╭─ Record set
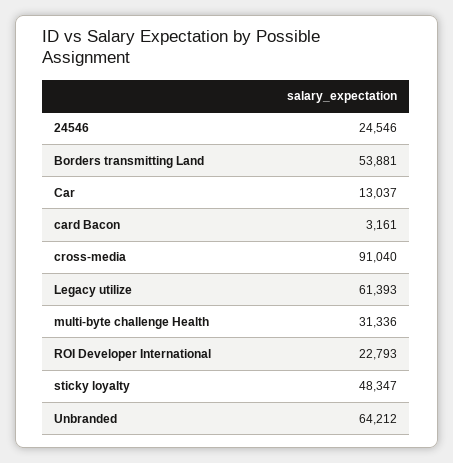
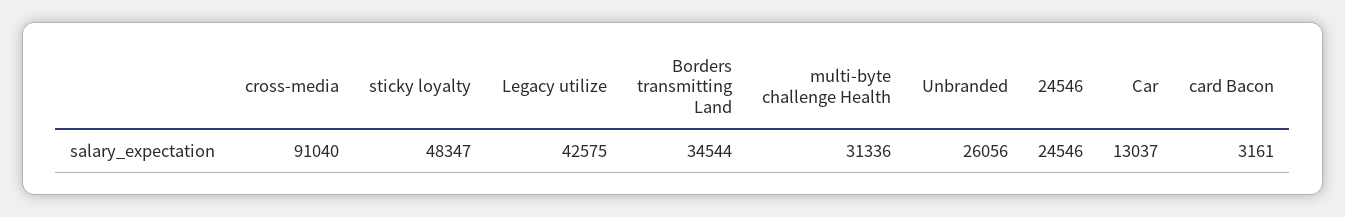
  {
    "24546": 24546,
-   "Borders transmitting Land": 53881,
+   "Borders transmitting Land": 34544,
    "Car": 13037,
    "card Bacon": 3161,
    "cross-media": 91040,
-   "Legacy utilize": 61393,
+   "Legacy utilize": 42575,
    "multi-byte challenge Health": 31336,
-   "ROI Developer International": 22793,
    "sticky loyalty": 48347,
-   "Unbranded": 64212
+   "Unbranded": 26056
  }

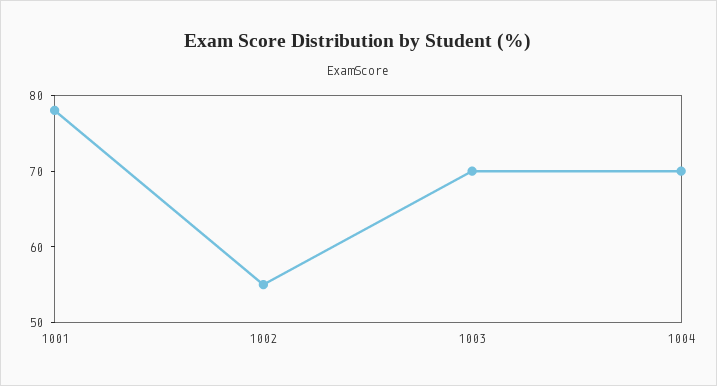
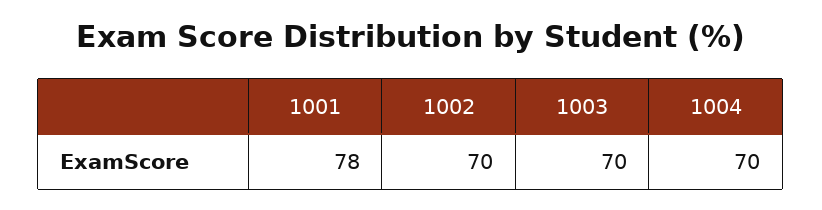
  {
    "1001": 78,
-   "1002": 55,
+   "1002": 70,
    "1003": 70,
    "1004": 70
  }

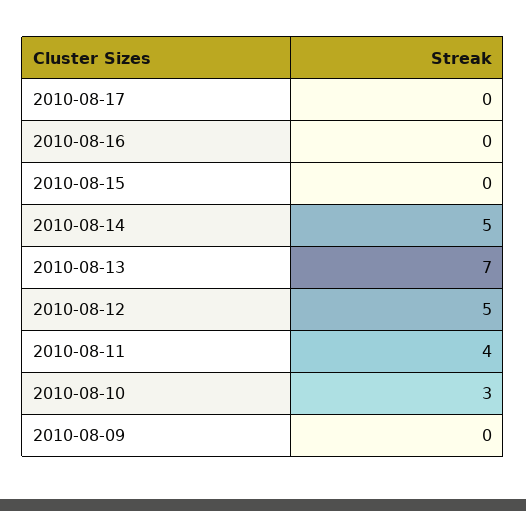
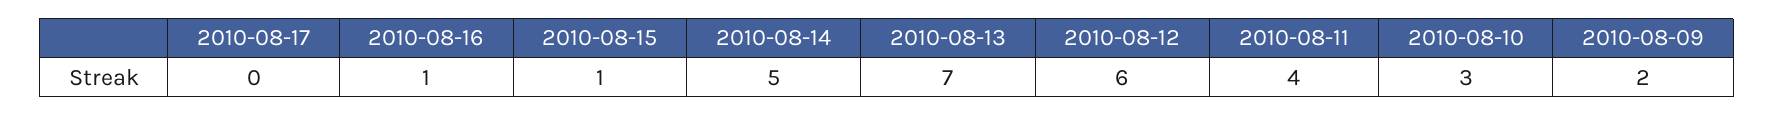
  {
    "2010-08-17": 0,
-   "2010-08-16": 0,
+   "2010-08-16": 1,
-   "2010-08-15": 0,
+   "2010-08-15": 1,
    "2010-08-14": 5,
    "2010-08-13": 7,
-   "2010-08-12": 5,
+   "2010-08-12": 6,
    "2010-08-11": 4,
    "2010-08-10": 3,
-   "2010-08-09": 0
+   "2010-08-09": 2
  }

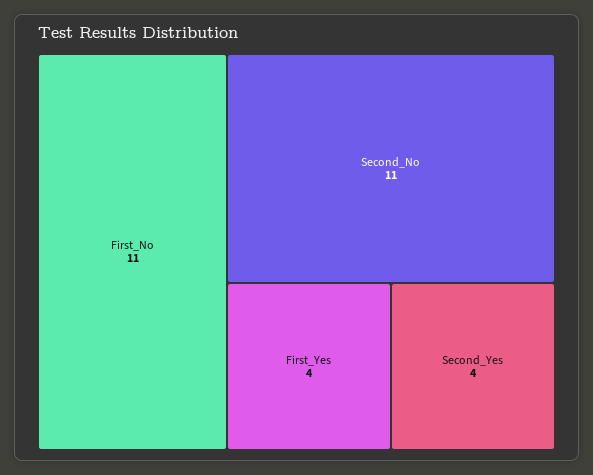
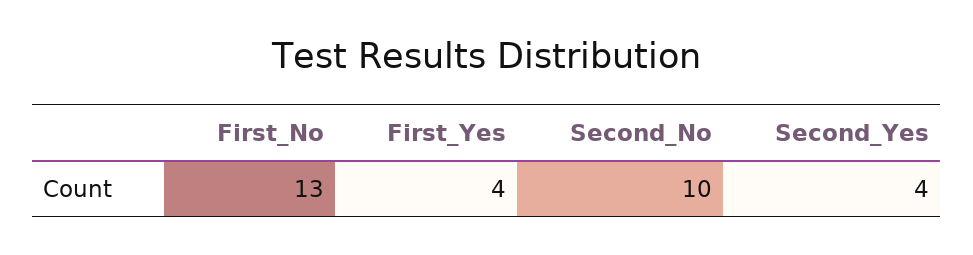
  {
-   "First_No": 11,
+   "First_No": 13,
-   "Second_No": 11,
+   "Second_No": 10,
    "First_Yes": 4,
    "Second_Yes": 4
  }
╰─
╭─ Record set
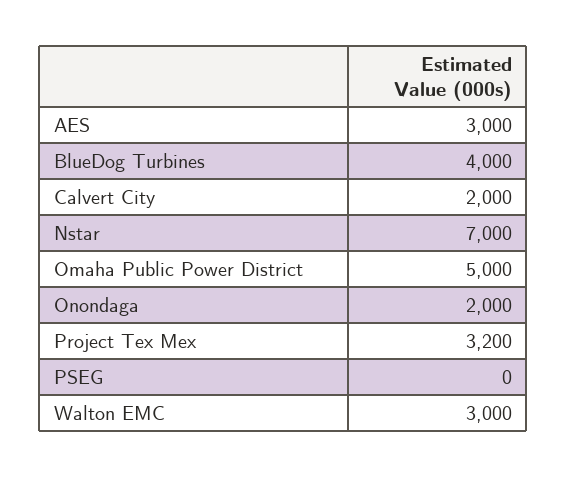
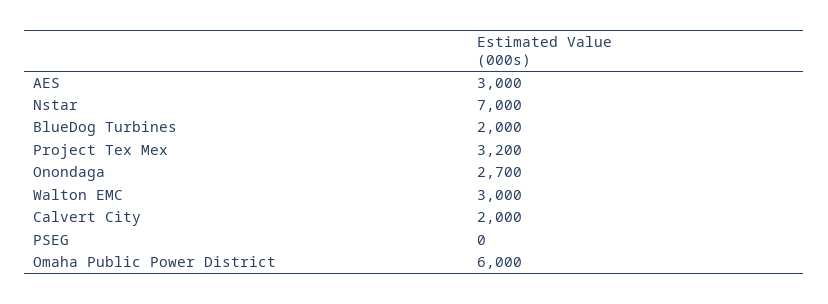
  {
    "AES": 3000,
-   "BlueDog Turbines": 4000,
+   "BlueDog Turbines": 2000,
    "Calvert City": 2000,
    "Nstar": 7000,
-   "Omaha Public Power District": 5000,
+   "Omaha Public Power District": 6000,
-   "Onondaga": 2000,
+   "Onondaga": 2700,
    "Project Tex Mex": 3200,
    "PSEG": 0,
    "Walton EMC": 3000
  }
╰─
Task statement »
A single number, please: the count of lines above that contain the string "utilize".

Answer »
2